The vanguard of that hope is typified by al Qaeda and the Wahhabist school of fundamentalist Islam which it uses as the foundation for its acts of barbarism against Muslims and non-Muslims alike. It is that Wahhabi strain of Islam which holds that a return to the "purity" of the earliest days of the religion is what will return it to its former greatness. Alas, it is also that strain of Islam that is so profligately funded by the petro-coffers of the Saudi government, which finances the establishment of traditional Madrassas worldwide, and so keeps the dream of the Caliphate shambling on.


Den Beste argues that it is the virulent export of that dream's most militant manifestations which has pressed the world (and the United States in particular, as the prime example of the success of those 'godless' cultures which exist as a constant insult to the pride of the Arab) to take steps to resume and hasten the full, ignominious fall of 'Arab Traditionalist Culture,' so that it can have its Renaissance and commence with discovering the bootstraps by which it will lift itself into the 17th Century...and hopefully beyond. The notion is that by conquering Iraq, facilitating its emergence as a free, prosperous, competitive --but distinctly Arab-- society, and letting it thrive, we will have presented the surrounding countries with a salubriously humiliating mirror on their own failures to reach similar levels of societal health and prosperity. I can think of nothing more subversive than the spectacle of an Iraq which absorbs (if not exactly accepting) the "Foreigner's Gift," and is able to achieve the status of a power in the region...without a burkha in sight.

Which brings us back to Kuwait and Kosovo.

In this quite lengthy but very informative account of the history of the Balkans, some very dire warnings about the potential for the ascendancy of "Arab-style," fundamentalist Islam are sounded. The ethnic Albanian Muslims are depicted in their agonizing tug-of-war with Serbs and Croats and others over the course of centuries, culminating in the consolidation of an Islamist identity which threatens to become a cradle of Islamism in Central Europe. While ominously traditional skeins of Islam have undoubtedly been present in the region, and while a great deal of brutality can be laid at their feet (hardly a market on which they have had a corner, though!), there are strong indications that the export of Wahhabism into the area is unlikely to take root. Indeed, as Totten mentions in the above-linked article, a sizable proportion of the Kosovar Muslim population belongs to the Sufi sect, a mystical-esoteric tradition within Islam (branded heretical and brutally suppressed among Salafist/Wahhabi groups) which is most decidedly non-political and whose adherents tend to be among the most 'liberal' of Muslims. It is hard to imagine a population in which Sufis thrive having any patience whatsoever with the intolerant, legalistic Wahhabi strain of Islam.

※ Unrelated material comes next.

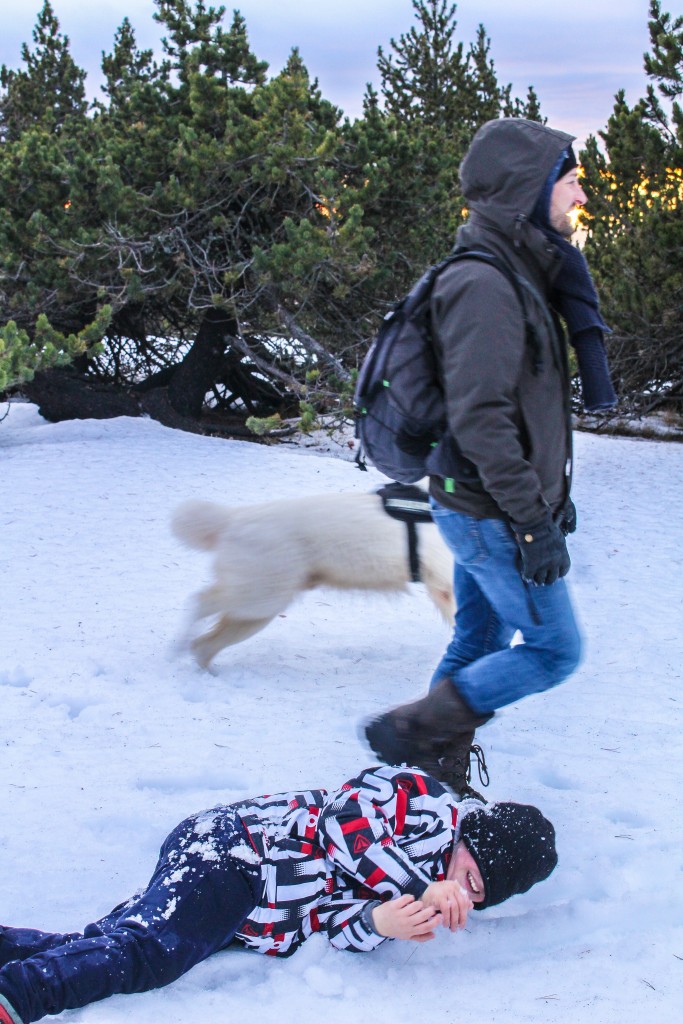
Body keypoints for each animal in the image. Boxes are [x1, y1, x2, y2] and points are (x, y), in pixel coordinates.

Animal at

Kuwait, in stark contrast, is very much in the mold of the traditional Arab culture (see here for one of many examples). Although it owes much to the US for liberating it from the brutal expansionist adventures of Saddam's Iraq, the larger goals of the American strategy for the region cannot help but be profoundly threatening to the status quo in that nation. Make no mistake, the women of Kuwait are unlikely to sit quietly at home when they are confronted with the sight of female parliamentarians just to their north.

The more uncomfortable we can make nations which still sleep-walk under the veil of traditional Arab culture, the more we will hasten the day when "Moderate Muslim" will become a term which is applied with less incredulity. It is a day I truly hope I will live to see; if nothing else, it would be really cool to take my son to see the Pyramids someday (hey, he's just over 2 and a half. It could happen).